The Scrapbook was recently alerted to this gem from the New York Times editorial page, which we missed when it was published in August: a love letter to Montana Democrat senator Jon Tester and Iowa Republican Charles Grassley, the last two gentlemen farmers in Congress's upper chamber.
Congress used to be dominated by farmers, and it is unfortunate that Mr. Tester and Sen. Charles Grassley of Iowa are the only ones left in the Senate who still actively work the fields. If more members had a life outside of campaigning and lawmaking, it might help put petty political disputes in a little perspective.
Some nostalgics maintain the Senate was more functional in the days when many of its farmer-members used the spring and summer recesses to plant and harvest. That may be a myth, but it is good to know at least one senator is still firmly earthbound.
While Senators Tester and Grassley may be “earthbound,” the Times certainly has its head in the clouds. Imagine if we were to replace the word “farmer” with “banker” and imagine further that those two senators spent their August recess selling off failing mortgages and foreclosing on homeowners! Certainly the Times would be crying conflict of interest.

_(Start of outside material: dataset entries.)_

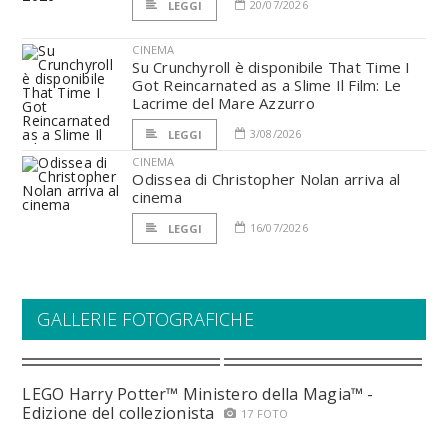
20/07/2026
LEGGI
CINEMA
Su Crunchyroll è disponibile That Time I
Got Reincarnated as a Slime Il Film: Le
Lacrime del Mare Azzurro
3/08/2026
LEGGI
CINEMA
Odissea di Christopher Nolan arriva al
cinema
16/07/2026
LEGGI
GALLERIE FOTOGRAFICHE
LEGO Harry Potter™ Ministero della Magia™ -
Edizione del collezionista
17 FOTO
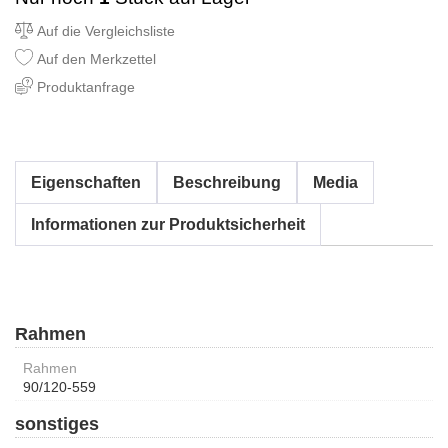
Auf die Vergleichsliste
Auf den Merkzettel
Produktanfrage
Eigenschaften
Beschreibung
Media
Informationen zur Produktsicherheit
Rahmen
Rahmen
90/120-559
sonstiges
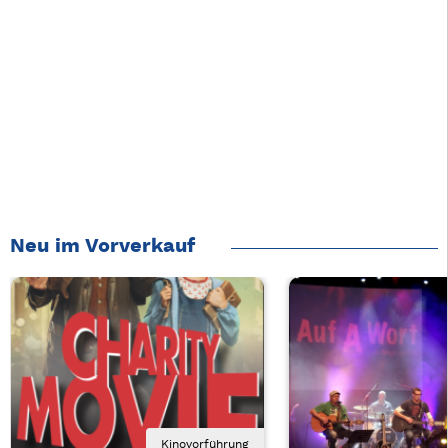
Neu im Vorverkauf
Kinovorführung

Yet in 2011 Tester and Grassley will debate the farm bill which directly determines the crop subsidies they’ll receive from USDA, and before that, during the lame duck session of Congress this December, they will be voting on a package of tax extenders and subsidies for ethanol and biodiesel worth billions to the crops they grow. This taxpayer-footed bill subsidizes the burning of food crops as fuel despite what the Financial Times has called this month growing “fears of a global food crisis.”
The editorial’s poetic waxing about gentlemen farmers shows the Times’s naiveté not only about modern agriculture, and food, fiber, and energy policy, but also the global economy, and, it would seem, politics.